Nathan Foxton's IN Color
Nathan Foxton’s title for his city gallery show, “IN Color,” is an apt descriptor for his fresh take on common and not-so-common Indianapolis scenery. When thinking about what to paint, Nathan told me he was “looking for things that catch my eye.” Nathan’s “eye” is easily discernable in this series, not only in subject matter but also in paint quality, palette, and perspective. Nathan sought out subjects that would hold his interest, and hopefully others’: “My job is to look at what’s there and reinvigorate interest and beauty, whether it’s mundane or something else.”
“IN Color” can be seen as a continuation of painterly exploration exhibited this year in his October show “The Hunt,” which depicted vibrant, color-infused, dynamic scenes often found in Baroque art.

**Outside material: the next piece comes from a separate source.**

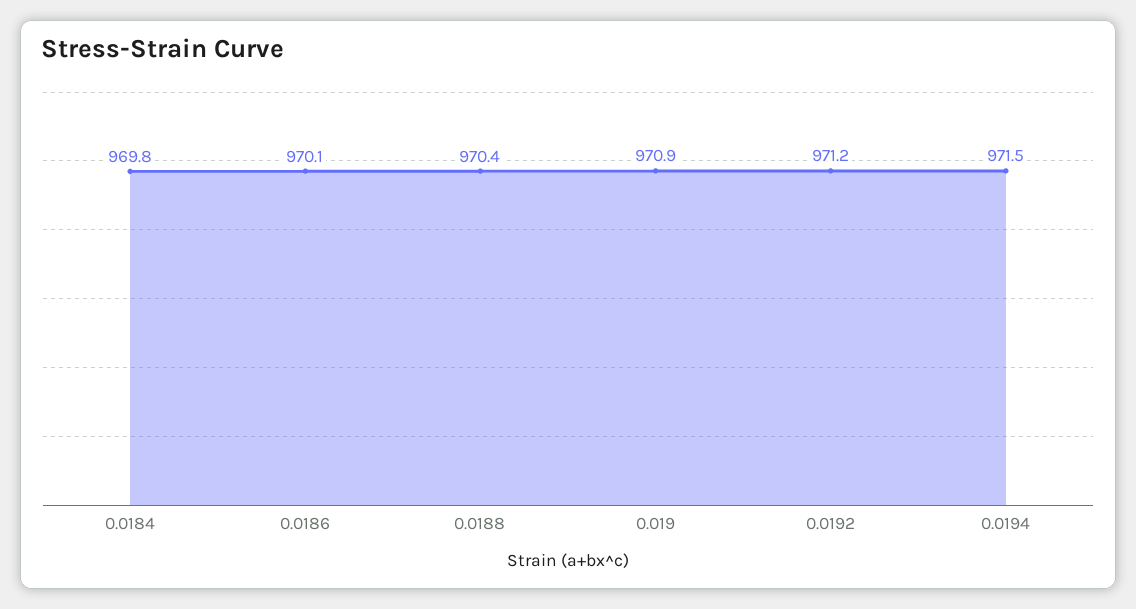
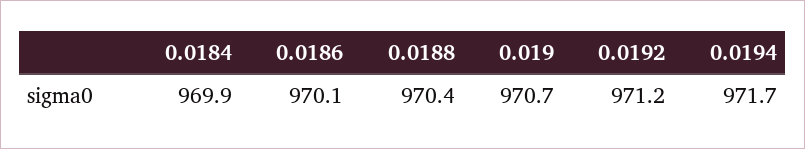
0.0184: 969.8 -> 969.9
0.019: 970.9 -> 970.7
0.0194: 971.5 -> 971.7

In the same way, this month Nathan floods urban scenes with color, evoking atmospheres supported by the titles he gives some these works. For example, Nathan’s painting of the Indiana World War Memorial & Museum is entitled “Glory,” an evocation produced by the stately angle at which the monument towers above the viewer as well as the pink dollop of sky emerging from just behind it, contributing an element of drama. Nathan explained, “I’m not intentionally trying to make things wild, but I do hope that the color will help people see the place anew.”

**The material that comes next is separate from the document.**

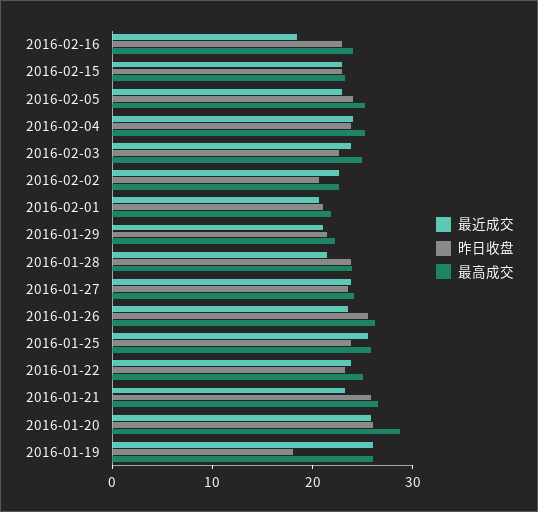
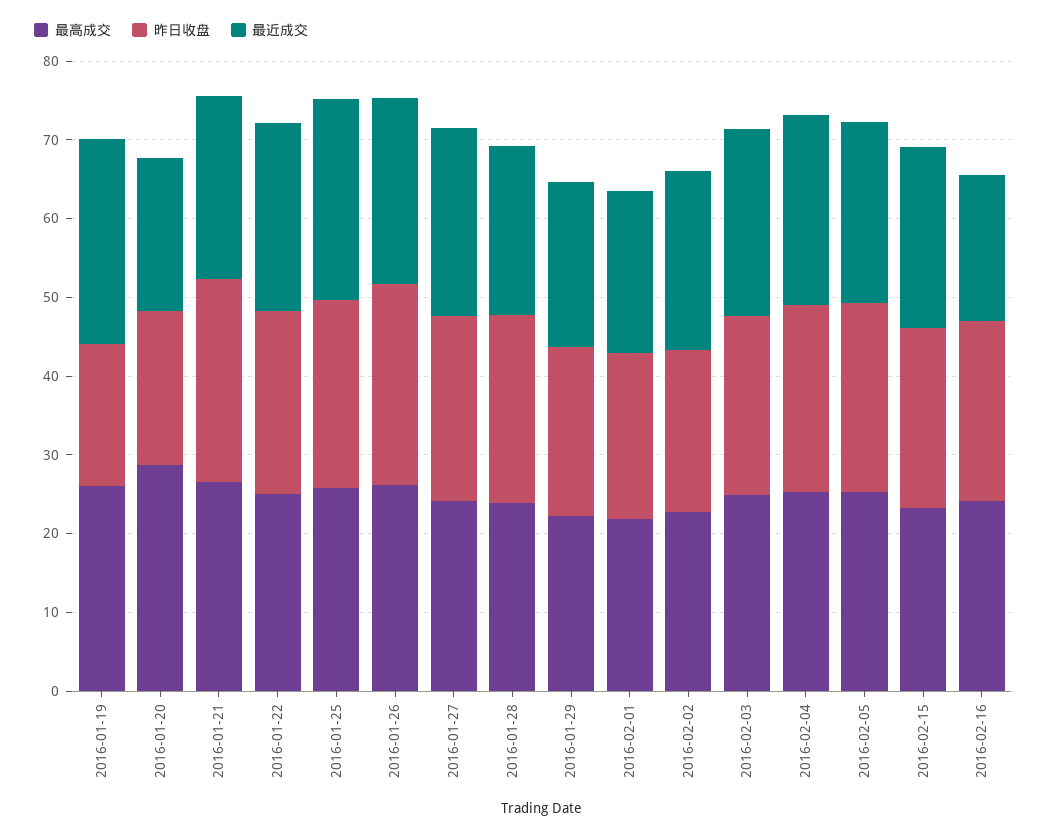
最近成交, 2016-01-20: 26 -> 20
昨日收盘, 2016-01-20: 26 -> 20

Northwest Corner: City Stage
Some of these pieces are personal, portraying a friend, “Marcia,” or objects found on a walk on the White River, “Osage Oranges.” Others are inventive ways of depicting city views, such as those painted from the perspective of each corner of the downtown square mile. Nathan explained that as he painted the square mile corners, Monet’s haystack series came to mind, particularly Monet’s use of exaggerated color to change the effect of light and mood over a consistent subject matter. “In my highest ideal, making paintings of things are a way to experience afresh the potential joy of being some place. Art can see value in a place.” Nathan’s use of color, he acknowledges, is invented or “exaggerated”, much like Monet’s work. That inventiveness, however, is Nathan’s way of helping the viewer to experience a place with new eyes.
Like “The Hunt,” “IN Color” is deeply rooted in art history. For example, the work of Impressionist Pierre Bonnard inspired Nathan’s approach to “Garfield Conservatory.” Bonnard, a supreme “colorist,” created his pictures out of “small touches of color,” Nathan explained via an excerpt from David Hornung’s book, “Color: A Workshop.” Bonnard fit together flat planes of saturated color to create objects that shimmer and flicker with an inner light. In the same way, Nathan renders plants and the pond in sheets of bright hues. The overall effect is a sense in which each area of color glows independently of the other, though not in such a way as to forsake compositional unity.